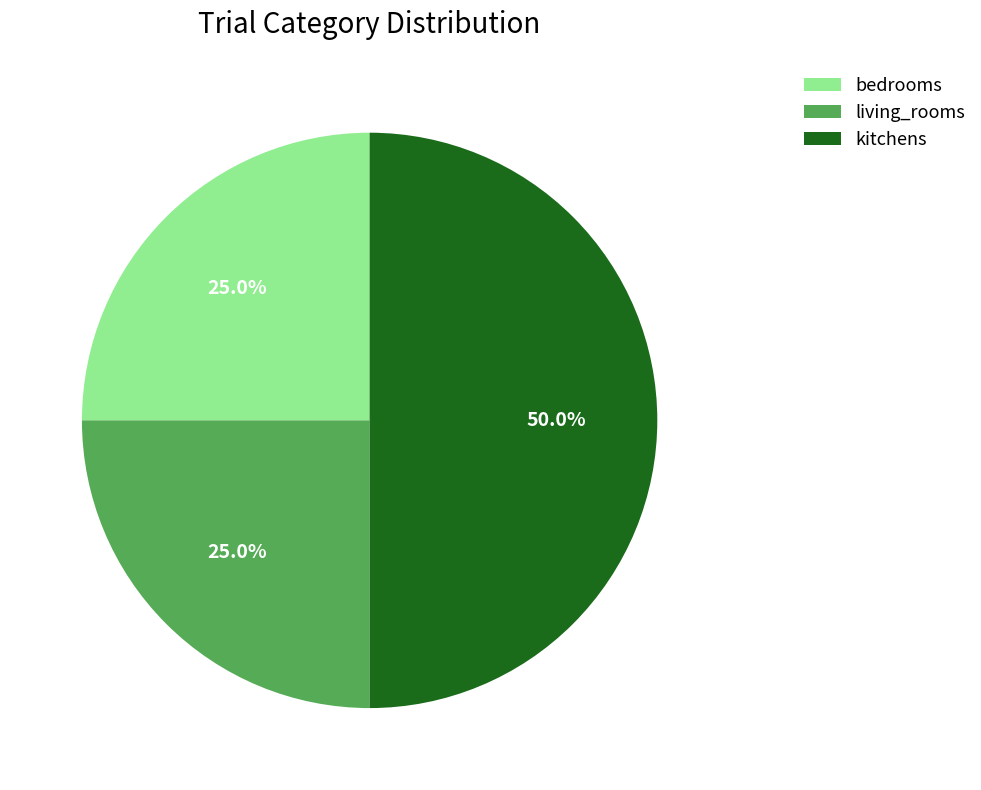

Approximately how many times larger is the value at living_rooms compared to bedrooms?

1.0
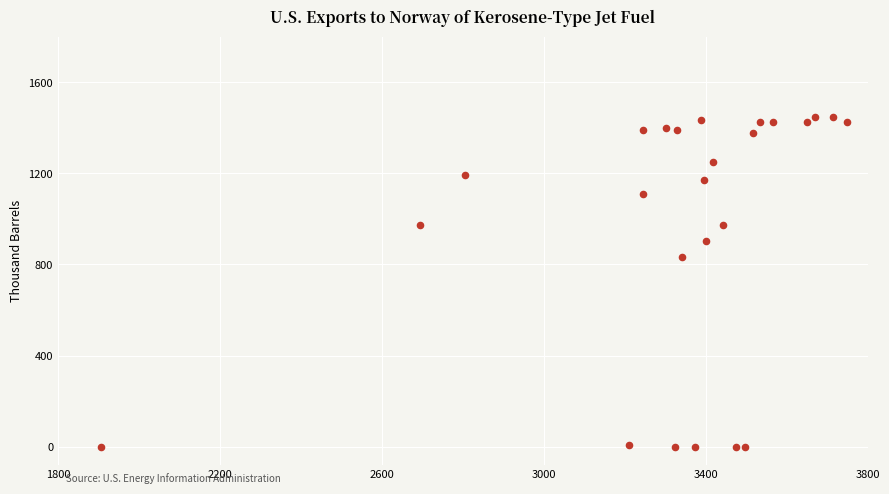

What is the range of Y values (max minus min)?

1447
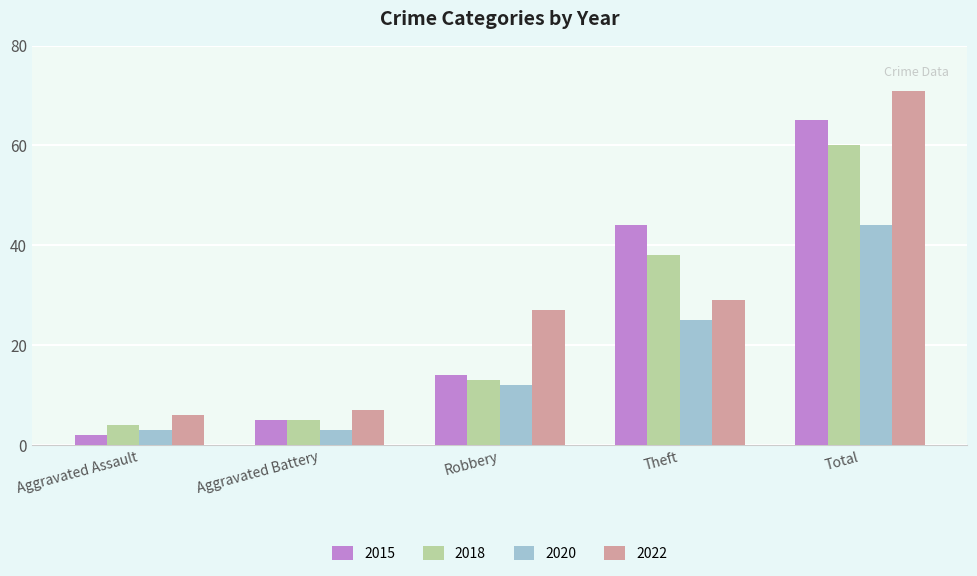

What is the difference between the maximum and minimum values in the 2018 series?

56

- [Task goal] Write out every line of the records above word for word, leaving out the pictures.

- [Solution below]
Approximately how many times larger is the value at living_rooms compared to bedrooms?

1.0

What is the range of Y values (max minus min)?

1447

What is the difference between the maximum and minimum values in the 2018 series?

56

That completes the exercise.